Who Said What? NJ Court Decides Hearsay Within Hearsay in Medical Records Can be Admissible

May an expert rely solely on a “hearsay within hearsay” statement in medical records when forming an opinion as to a defendant doctor’s negligence?  The answer, according to the recent New Jersey Appellate Division decision in Konop v. Rosen is yes, if it meets certain hearsay rule exceptions.

In Konop, the plaintiff’s colon was allegedly perforated during a colonoscopy performed by Dr. Rosen, and plaintiff sought to introduce expert testimony as to the cause of the perforation.  Plaintiff’s expert opined that “defendant deviated from accepted medical standards by failing ‘to ensure that the patient was adequately sedated and not moving during the procedure and by [failing] to stop the procedure when excessive patient movement occurred.’”  The expert based this opinion exclusively on a notation in the hospital consultation report, written by a first-year attending physician, which included a statement allegedly made by Dr. Rosen herself that the patient was moving during the colonoscopy.

After an evidentiary hearing, the Law Division judge opined that the notation in the report was inadmissible hearsay, ordered it redacted, and granted summary judgment to Dr. Rosen. In his oral opinion, the judge cited the unreliability of the notation as underlying the finding of inadmissibility.

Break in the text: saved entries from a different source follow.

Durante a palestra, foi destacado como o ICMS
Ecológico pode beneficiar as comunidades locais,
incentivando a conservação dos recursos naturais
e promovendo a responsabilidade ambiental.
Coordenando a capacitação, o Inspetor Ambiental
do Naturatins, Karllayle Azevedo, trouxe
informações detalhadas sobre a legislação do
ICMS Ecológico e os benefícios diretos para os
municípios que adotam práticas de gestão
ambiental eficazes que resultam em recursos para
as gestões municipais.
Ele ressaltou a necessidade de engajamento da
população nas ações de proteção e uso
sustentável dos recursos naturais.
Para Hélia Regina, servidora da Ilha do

On review, the Appellate Division reversed the ruling and remanded the matter.  The appellate panel concluded that the medical record constituted a business record, and that the only issue as to admissibility was whether the disputed statement met one of the hearsay exceptions.  The panel ultimately found that, if plaintiff could prove that Dr. Rosen made the statement found in the hospital consultation notes, the statement would fall under an exception to the hearsay rules, and would be admissible.  The decision as to whether Dr. Rosen in fact made the statement at all would be a question for the jury, and would be determined based upon the preponderance of the evidence.

While this decision does not change the rule that an expert’s opinion may not be solely based upon an inadmissible hearsay statement, it does clarify the manner in which such statements that would otherwise be hearsay may be made admissible.